Relax is a 2005 Indian Telugu-language social thriller film directed by Pradeep C Shetty and starring newcomer Rohan and Daisy Bopanna (credited as Anjali) Critics praised the film's intention, but they criticised the execution.

Cast 
Rohan as Sandeep
Daisy Bopanna as Anjali
Vijayachander as Sharma
Brahmanandam as a security guard
Ali as Ram Nepal Varma
M. S. Narayana as a drunkard
Jayaprakash Reddy as a police officer

Soundtrack 
The music was composed by Ramana Gogula. Pawan Kalyan attended the film's audio launch.

Reception 
Jeevi of Idlebrain.com opined that "The producers should be appreciated for selecting a novel storyline. But substandard execution marred the prospects of the film". B. Anuradha of Rediff.com wrote that "Debutant director Pradeep Shetty's offbeat film included a rare mix of comedy with astrology.

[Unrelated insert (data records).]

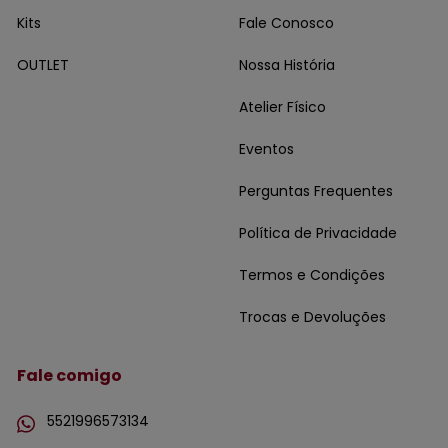
Kits
Fale Conosco
OUTLET
Nossa História
Atelier Físico
Eventos
Perguntas Frequentes
Política de Privacidade
Termos e Condições
Trocas e Devoluções
Fale comigo
5521996573134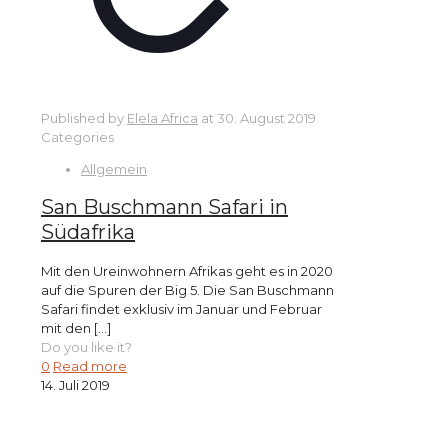
Published by
Elela Africa
at
30. August 2019
Categories
Allgemein
San Buschmann Safari in
Südafrika
Mit den Ureinwohnern Afrikas geht es in 2020
auf die Spuren der Big 5. Die San Buschmann
Safari findet exklusiv im Januar und Februar
mit den
[…]
Do you like it?
0
Read more
14. Juli 2019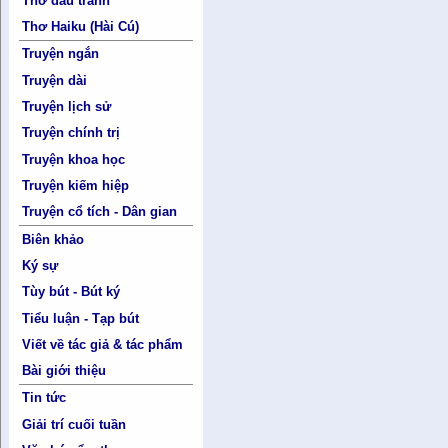
Thơ đấu tranh
Thơ Haiku (Hài Cú)
Truyện ngắn
Truyện dài
Truyện lịch sử
Truyện chính trị
Truyện khoa học
Truyện kiếm hiệp
Truyện cổ tích - Dân gian
Biên khảo
Ký sự
Tùy bút - Bút ký
Tiểu luận - Tạp bút
Viết về tác giả & tác phẩm
Bài giới thiệu
Tin tức
Giải trí cuối tuần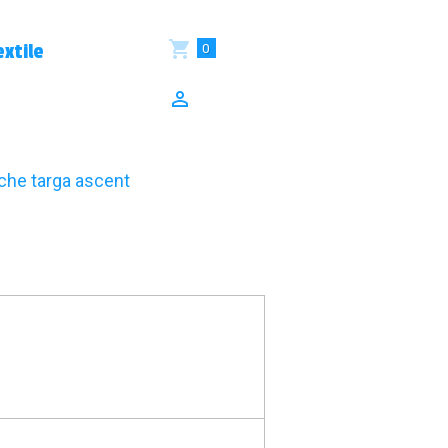
0
xtile
che targa ascent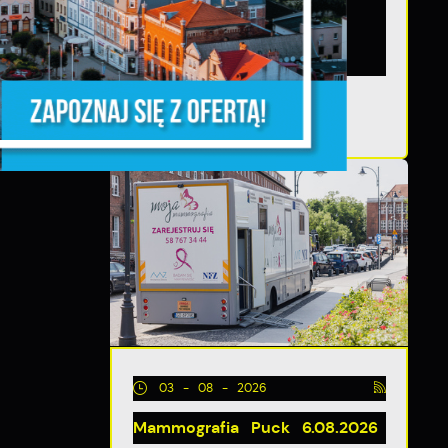
zapraszamy na otwarte
spotkanie konsultacyjne,
poświęcone powołaniu...
TĘPNY
ia
03 - 08 - 2026
Mammografia Puck 6.08.2026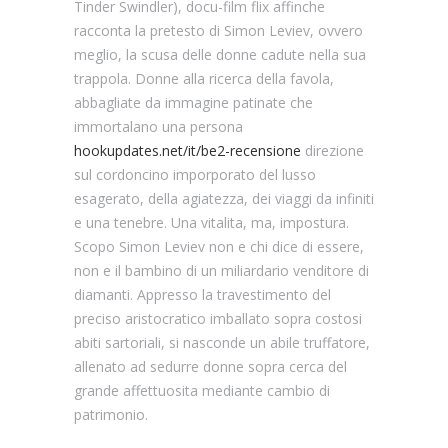
Tinder Swindler), docu-film flix affinche
racconta la pretesto di Simon Leviev, ovvero
meglio, la scusa delle donne cadute nella sua
trappola. Donne alla ricerca della favola,
abbagliate da immagine patinate che
immortalano una persona
hookupdates.net/it/be2-recensione
direzione
sul cordoncino imporporato del lusso
esagerato, della agiatezza, dei viaggi da infiniti
e una tenebre. Una vitalita, ma, impostura.
Scopo Simon Leviev non e chi dice di essere,
non e il bambino di un miliardario venditore di
diamanti. Appresso la travestimento del
preciso aristocratico imballato sopra costosi
abiti sartoriali, si nasconde un abile truffatore,
allenato ad sedurre donne sopra cerca del
grande affettuosita mediante cambio di
patrimonio.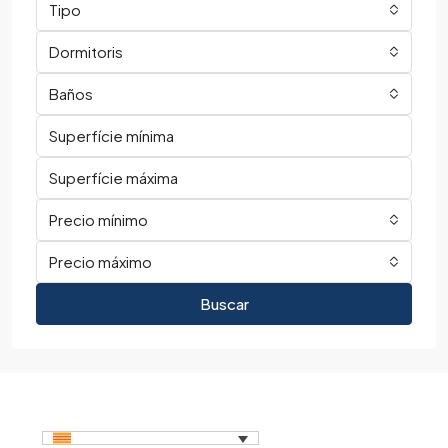
Tipo
Dormitoris
Baños
Precio mínimo
Precio máximo
Buscar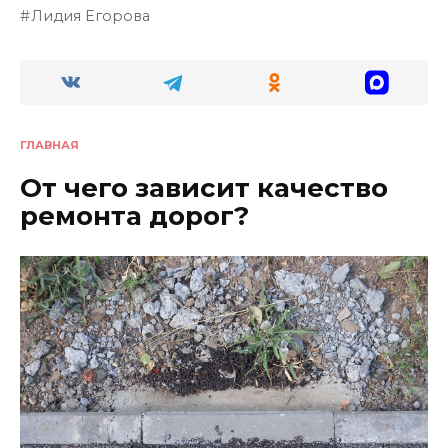
Лидия Егорова
ГЛАВНАЯ
От чего зависит качество
ремонта дорог?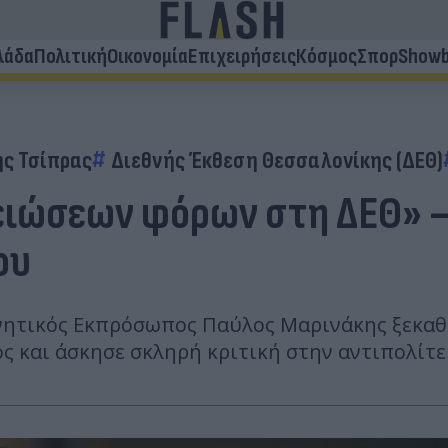
λάδα
Πολιτική
Οικονομία
Επιχειρήσεις
Κόσμος
Σπορ
Showb
ης Τσίπρας
Διεθνής Έκθεση Θεσσαλονίκης (ΔΕΘ)
ειώσεων φόρων στη ΔΕΘ» – 
ου
ρνητικός Εκπρόσωπος Παύλος Μαρινάκης ξεκαθά
ς και άσκησε σκληρή κριτική στην αντιπολίτε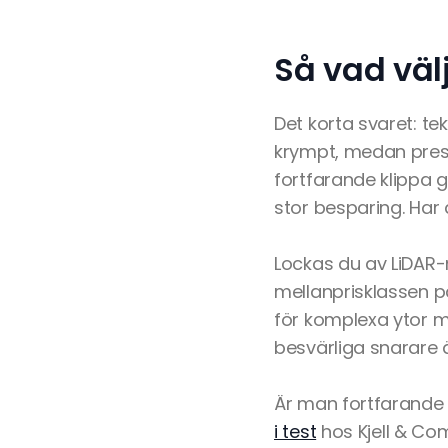
Så vad väl
Det korta svaret: te
krympt, medan prest
fortfarande klippa 
stor besparing. Har 
Lockas du av LiDAR-
mellanprisklassen pa
för komplexa ytor m
besvärliga snarare ä
Är man fortfarande 
i test
hos Kjell & Co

It is based on a 'different' story amid routine romantic Telugu movies, and the makers should be lauded for betting on such a concept". Ravi Kalaga of Full Hyderabad said that "Relax combines astrology with modern philosophy to weave a tale astutely as to how someone with an in-depth knowledge of prediction can change the destinies of many. But unfortunately, the producers and the director forgot to predict their own destinies after this blunder".